━━━━━ Provided data ━━━━━
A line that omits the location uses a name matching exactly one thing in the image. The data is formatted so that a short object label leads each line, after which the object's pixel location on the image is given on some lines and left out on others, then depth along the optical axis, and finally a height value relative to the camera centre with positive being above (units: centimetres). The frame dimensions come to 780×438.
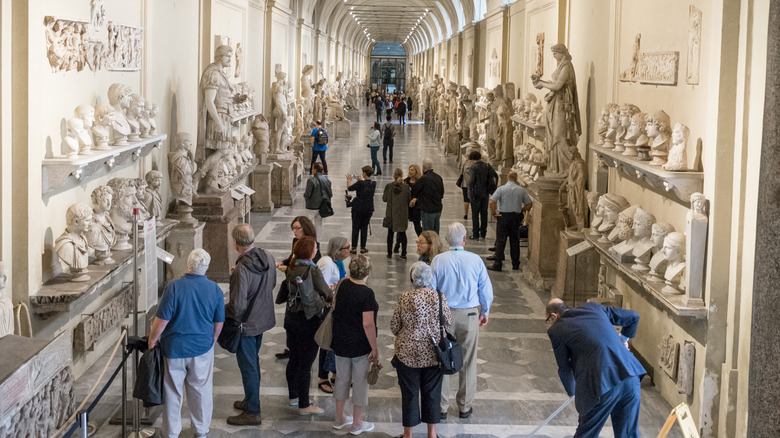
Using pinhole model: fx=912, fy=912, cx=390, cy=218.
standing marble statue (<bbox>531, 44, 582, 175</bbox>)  1184 +31
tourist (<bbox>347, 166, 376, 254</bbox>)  1321 -112
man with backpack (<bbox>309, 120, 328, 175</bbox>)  2136 -36
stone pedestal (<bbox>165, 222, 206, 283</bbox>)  1124 -151
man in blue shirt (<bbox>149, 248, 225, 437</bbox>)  637 -149
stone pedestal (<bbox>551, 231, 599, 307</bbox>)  1091 -174
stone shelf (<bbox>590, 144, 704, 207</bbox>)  750 -38
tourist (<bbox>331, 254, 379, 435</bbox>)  670 -152
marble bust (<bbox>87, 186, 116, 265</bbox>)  823 -98
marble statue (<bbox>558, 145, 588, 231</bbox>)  1122 -73
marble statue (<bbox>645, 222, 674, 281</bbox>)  810 -107
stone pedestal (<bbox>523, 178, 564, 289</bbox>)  1218 -132
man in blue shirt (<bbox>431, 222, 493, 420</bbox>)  727 -133
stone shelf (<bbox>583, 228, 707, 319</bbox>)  718 -135
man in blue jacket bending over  591 -154
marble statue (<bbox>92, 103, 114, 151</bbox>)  843 -4
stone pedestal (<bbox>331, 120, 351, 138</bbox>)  3562 -11
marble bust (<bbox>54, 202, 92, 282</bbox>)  770 -104
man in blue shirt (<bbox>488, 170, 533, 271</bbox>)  1271 -116
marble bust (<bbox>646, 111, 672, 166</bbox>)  832 -1
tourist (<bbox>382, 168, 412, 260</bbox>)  1318 -110
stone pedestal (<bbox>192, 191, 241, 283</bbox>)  1206 -145
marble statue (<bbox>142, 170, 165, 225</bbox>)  994 -80
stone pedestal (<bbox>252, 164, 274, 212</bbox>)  1769 -124
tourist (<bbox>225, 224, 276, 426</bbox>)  705 -141
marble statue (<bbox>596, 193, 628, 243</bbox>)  970 -82
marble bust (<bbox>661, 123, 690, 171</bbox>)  768 -13
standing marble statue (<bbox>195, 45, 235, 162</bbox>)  1227 +22
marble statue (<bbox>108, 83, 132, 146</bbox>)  890 +14
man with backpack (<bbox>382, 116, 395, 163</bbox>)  2620 -28
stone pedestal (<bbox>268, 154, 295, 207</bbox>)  1856 -119
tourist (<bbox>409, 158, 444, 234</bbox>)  1314 -99
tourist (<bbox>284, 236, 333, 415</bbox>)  725 -161
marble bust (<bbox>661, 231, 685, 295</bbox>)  770 -108
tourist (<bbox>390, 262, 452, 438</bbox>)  648 -151
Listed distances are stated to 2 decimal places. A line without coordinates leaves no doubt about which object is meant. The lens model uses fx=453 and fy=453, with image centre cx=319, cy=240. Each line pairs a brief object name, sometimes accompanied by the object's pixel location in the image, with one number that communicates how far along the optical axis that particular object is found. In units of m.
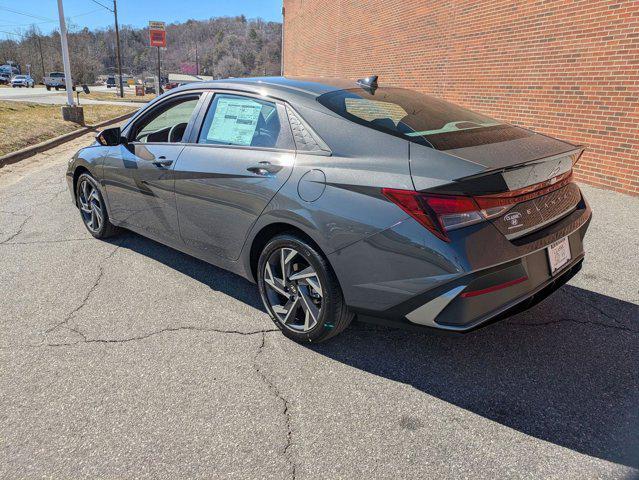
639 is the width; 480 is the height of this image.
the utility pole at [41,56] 85.46
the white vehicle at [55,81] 50.08
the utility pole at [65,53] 14.64
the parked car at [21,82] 53.75
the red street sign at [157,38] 54.19
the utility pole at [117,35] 41.84
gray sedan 2.18
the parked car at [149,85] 55.61
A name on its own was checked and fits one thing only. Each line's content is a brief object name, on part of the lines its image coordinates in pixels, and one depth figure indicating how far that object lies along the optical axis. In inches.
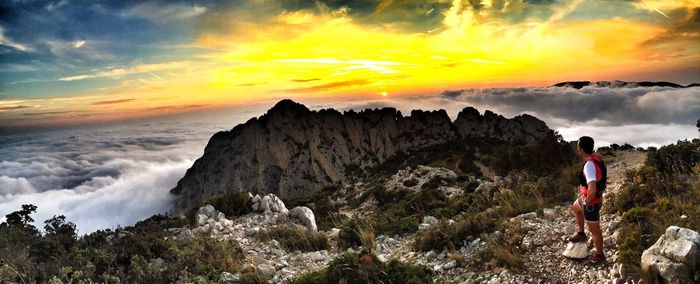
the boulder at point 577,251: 292.2
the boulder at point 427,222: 545.3
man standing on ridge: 279.1
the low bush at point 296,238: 508.9
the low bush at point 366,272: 312.7
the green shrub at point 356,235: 489.1
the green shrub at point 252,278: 362.9
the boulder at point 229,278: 364.2
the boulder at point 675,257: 217.6
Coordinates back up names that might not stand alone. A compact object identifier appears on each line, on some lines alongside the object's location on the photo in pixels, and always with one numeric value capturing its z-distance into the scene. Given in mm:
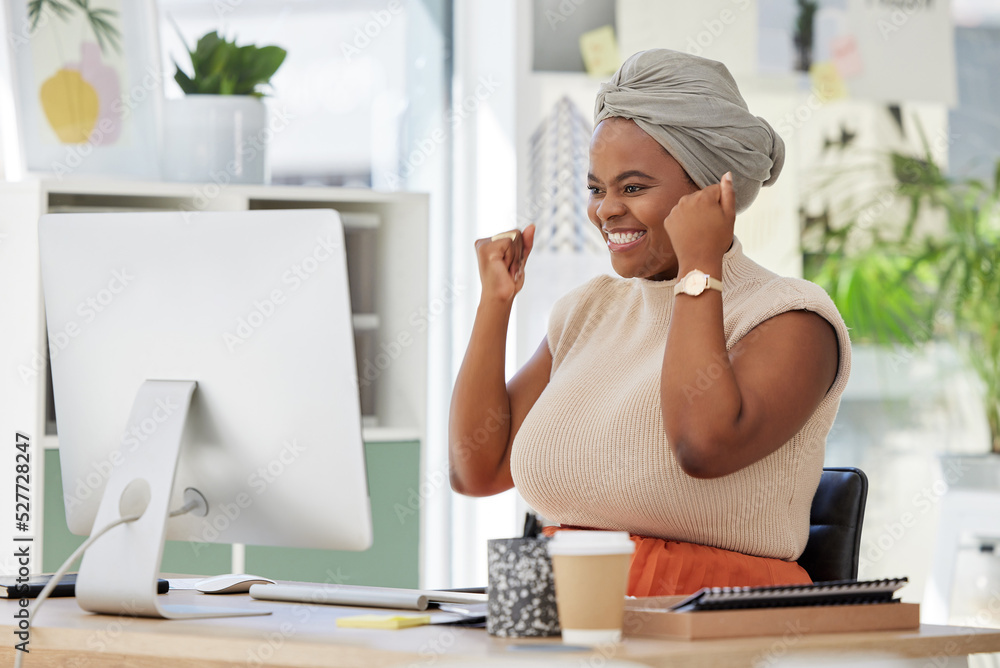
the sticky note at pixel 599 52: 6640
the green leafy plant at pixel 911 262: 6451
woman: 3563
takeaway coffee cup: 3120
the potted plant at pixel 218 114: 5815
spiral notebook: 3191
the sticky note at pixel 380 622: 3284
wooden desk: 3106
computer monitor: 3370
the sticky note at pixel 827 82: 6791
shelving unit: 5308
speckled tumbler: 3180
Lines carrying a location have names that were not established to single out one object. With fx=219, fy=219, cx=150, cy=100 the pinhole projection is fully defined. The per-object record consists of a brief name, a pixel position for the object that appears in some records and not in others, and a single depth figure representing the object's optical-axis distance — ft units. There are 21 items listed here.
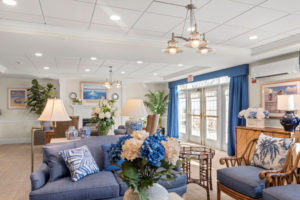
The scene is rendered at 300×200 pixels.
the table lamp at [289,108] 11.98
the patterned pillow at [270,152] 8.31
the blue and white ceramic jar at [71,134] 11.23
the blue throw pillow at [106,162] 9.22
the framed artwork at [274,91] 14.12
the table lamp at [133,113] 11.32
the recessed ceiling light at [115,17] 9.93
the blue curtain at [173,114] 28.81
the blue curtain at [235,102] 17.69
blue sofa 7.27
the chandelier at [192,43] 7.82
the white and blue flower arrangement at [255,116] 14.61
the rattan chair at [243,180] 7.46
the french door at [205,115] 21.72
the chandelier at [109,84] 23.12
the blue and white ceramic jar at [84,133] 11.42
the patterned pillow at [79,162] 8.09
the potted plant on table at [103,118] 11.60
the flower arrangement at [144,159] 4.08
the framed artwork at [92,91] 28.12
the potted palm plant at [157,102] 30.73
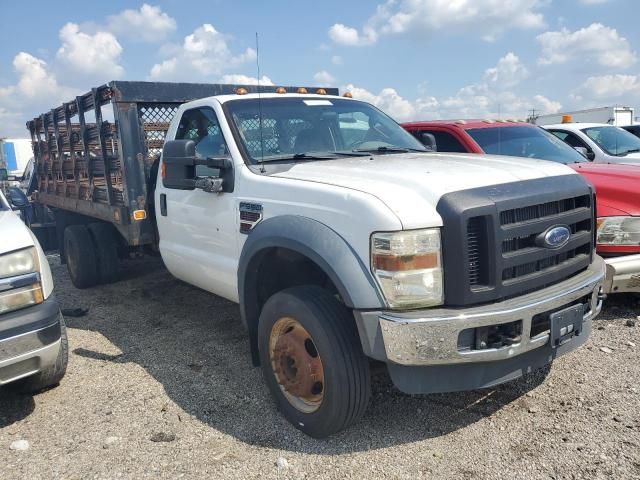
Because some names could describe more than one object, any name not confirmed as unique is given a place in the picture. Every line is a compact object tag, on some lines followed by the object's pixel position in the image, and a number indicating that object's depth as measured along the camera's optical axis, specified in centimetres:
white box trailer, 1688
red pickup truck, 434
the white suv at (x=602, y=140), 788
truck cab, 267
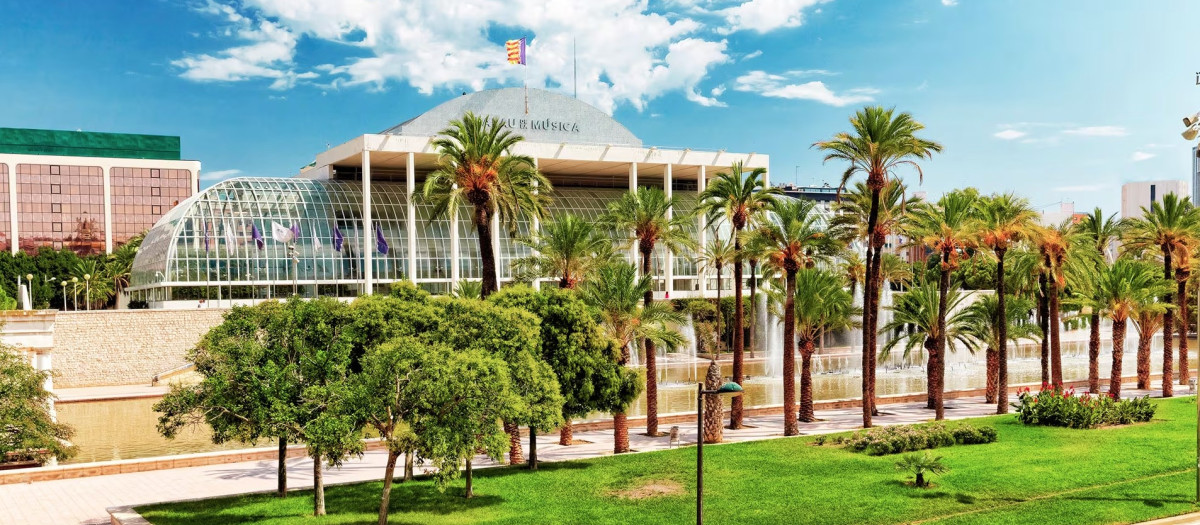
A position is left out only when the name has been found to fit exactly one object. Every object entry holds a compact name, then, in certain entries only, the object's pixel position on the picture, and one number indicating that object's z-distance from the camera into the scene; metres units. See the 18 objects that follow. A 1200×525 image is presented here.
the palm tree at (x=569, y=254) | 35.00
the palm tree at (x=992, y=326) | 40.34
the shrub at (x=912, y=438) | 25.91
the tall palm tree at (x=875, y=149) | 31.05
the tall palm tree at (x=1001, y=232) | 34.16
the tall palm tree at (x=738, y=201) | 34.78
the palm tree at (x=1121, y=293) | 38.16
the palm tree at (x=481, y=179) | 32.44
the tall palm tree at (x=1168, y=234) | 40.88
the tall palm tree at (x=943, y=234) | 33.62
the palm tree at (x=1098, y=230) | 47.80
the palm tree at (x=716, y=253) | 53.94
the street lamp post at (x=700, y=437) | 15.43
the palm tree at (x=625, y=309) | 29.91
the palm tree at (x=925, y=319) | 39.16
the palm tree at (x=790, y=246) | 30.86
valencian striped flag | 70.44
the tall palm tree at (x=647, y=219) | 39.28
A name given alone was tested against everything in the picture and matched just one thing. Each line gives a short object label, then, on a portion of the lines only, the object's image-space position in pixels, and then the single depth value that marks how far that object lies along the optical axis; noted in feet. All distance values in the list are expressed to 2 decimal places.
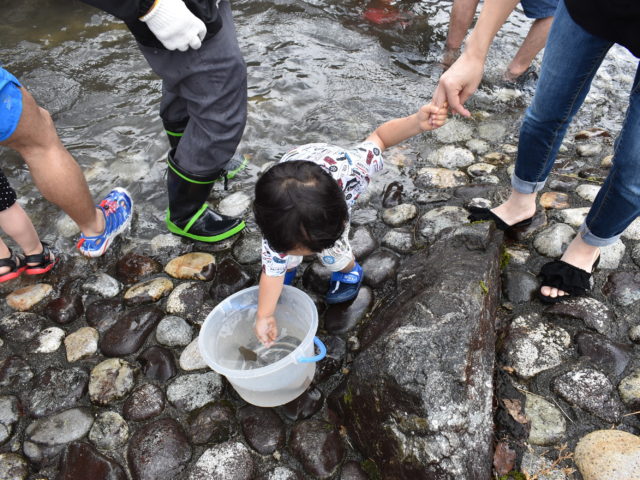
━━━━━
Exercise = The output is the stretch above from the line with "the sticky note at pixel 827 82: 6791" through the line with "truck cab, 267", copied word for word with both ends kept and every picture dropped.

Answer to this exercise =
the sticky note at pixel 827 82: 6791
shelving unit: 5308
speckled tumbler: 3180
Lines carrying a location have names that were not established to single out one object. With fx=219, fy=219, cx=150, cy=100 the pinhole projection is fully defined. The per-object record consists of a brief name, a pixel position for the object that appears in some records and not in others, and a single depth figure representing the object's optical-axis distance — ft units. There are 21 items listed here.
The scene is rendered at 300×200 pixels.
the table lamp at [289,108] 11.98
the patterned pillow at [270,152] 8.31
the blue and white ceramic jar at [71,134] 11.23
the blue throw pillow at [106,162] 9.22
the framed artwork at [274,91] 14.12
the table lamp at [133,113] 11.32
the recessed ceiling light at [115,17] 9.93
the blue curtain at [173,114] 28.81
the blue curtain at [235,102] 17.69
blue sofa 7.27
the chandelier at [192,43] 7.82
the white and blue flower arrangement at [255,116] 14.61
the rattan chair at [243,180] 7.46
the french door at [205,115] 21.72
the chandelier at [109,84] 23.12
the blue and white ceramic jar at [84,133] 11.42
the patterned pillow at [79,162] 8.09
the potted plant on table at [103,118] 11.60
the flower arrangement at [144,159] 4.08
the framed artwork at [92,91] 28.12
the potted palm plant at [157,102] 30.73
Because some names could describe more than one object, any name not confirmed as unique is given a place in the picture. Every line is a compact object tag, on some lines followed by the object's pixel position in the image, and a number indicating that object's depth as measured along the camera's optical axis, specified in centimetres:
white box trailer, 1688
red pickup truck, 434
the white suv at (x=602, y=140), 788
truck cab, 267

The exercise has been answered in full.